____ Section du document

Il faut dire, par ailleurs, que la critique de Voltaire à la dite histoire fabuleuse, celle qui s'étend, comme nous l'avons vu, aussi bien aux textes païens qu'aux textes bibliques, ne se réduit pas à une considération relative seulement à l'historiographie, mais elle s'applique également aux temps anciens eux-mêmes. Du point de vue de l'utilité pour le présent, la connaissance de ces époques lointaines a peu à nous apprendre. C'est pour cela que, s'il avait à conseiller un jeune sur l'époque la plus intéressante pour l'étude, ou encore par où devrait-il commencer ses études d'histoire, Voltaire affirme qu'il recommanderait seulement "une légère teinture de ces temps reculés," et qu'il "commence une étude sérieuse de l'histoire par le moment où elle devient vraiment intéressante pour nous: c'en est, semble-t-il, vers la fin du XVème siècle." (11) Quant à connaître les temps anciens, soit les exploits d'Alexandre, soit les douze travaux d'Hercule, son utilité relève d'une autre nature, de la même façon que la connaissance des fables est utile. Ses événements fabuleux seront toujours l'objet de peinture, de poésie, et de nos entretiens de salon. En outre, nous pouvons dégager de ces récits quelques leçons de moral. Cependant, une histoire philosophique, utile et vraie, ne peut être constituée qu'à partir de la Renaissance.

________
____ Enregistrements de données

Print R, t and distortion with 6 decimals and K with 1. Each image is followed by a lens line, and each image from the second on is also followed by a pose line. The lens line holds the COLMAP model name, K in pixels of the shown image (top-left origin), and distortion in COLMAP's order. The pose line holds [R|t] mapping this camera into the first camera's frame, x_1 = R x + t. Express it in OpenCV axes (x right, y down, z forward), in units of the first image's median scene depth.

________
____ Enregistrements de données

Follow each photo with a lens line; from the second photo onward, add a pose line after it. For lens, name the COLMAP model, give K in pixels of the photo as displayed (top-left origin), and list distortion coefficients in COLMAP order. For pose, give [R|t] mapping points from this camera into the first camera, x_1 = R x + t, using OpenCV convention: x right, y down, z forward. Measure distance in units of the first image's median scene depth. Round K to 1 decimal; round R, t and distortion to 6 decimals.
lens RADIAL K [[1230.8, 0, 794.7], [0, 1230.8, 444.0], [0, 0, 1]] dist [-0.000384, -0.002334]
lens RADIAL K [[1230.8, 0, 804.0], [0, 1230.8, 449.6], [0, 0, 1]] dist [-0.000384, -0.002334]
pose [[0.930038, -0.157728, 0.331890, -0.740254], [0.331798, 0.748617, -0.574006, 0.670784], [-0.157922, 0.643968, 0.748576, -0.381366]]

________
____ Enregistrements de données

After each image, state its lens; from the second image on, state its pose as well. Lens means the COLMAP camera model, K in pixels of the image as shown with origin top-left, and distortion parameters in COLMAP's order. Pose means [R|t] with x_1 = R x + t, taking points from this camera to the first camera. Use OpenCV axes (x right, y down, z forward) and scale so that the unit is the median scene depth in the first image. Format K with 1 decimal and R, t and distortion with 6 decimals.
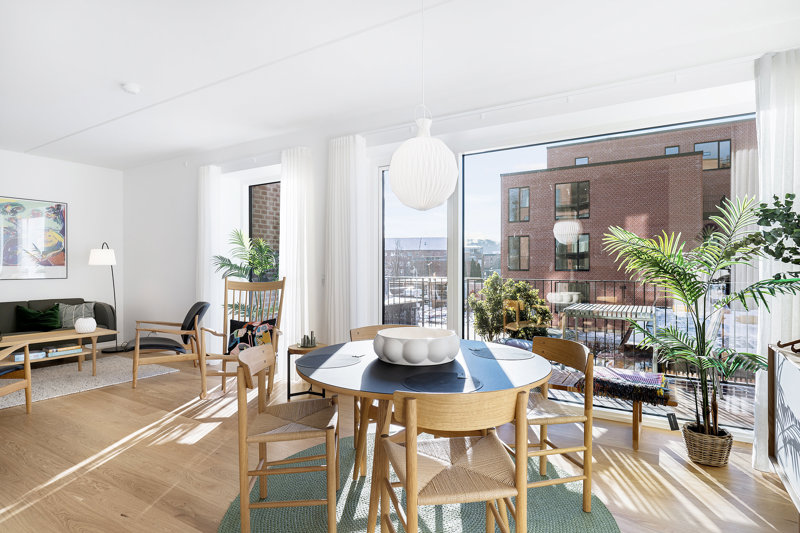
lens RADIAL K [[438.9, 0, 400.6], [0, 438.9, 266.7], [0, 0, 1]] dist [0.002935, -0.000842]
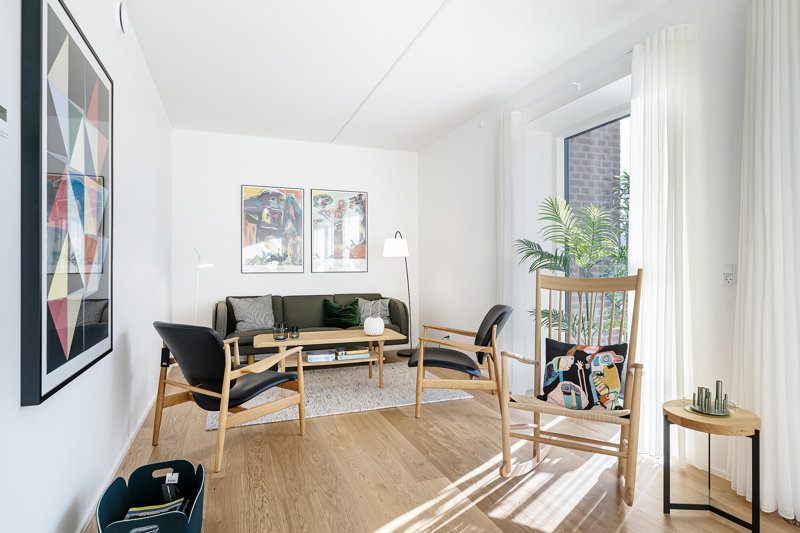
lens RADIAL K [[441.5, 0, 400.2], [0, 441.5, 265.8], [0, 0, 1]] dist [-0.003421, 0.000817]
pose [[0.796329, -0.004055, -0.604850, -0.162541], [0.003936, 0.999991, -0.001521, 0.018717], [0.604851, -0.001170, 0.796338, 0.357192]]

________

- Consignes de la tâche -
Selon la section du document consacrée à Voltaire, à partir de quelle époque celui-ci conseillerait-il à un jeune de commencer une étude sérieuse de l'histoire ?

- Résultat -
Vers la fin du XVe siècle, moment où l'histoire devient vraiment intéressante pour nous.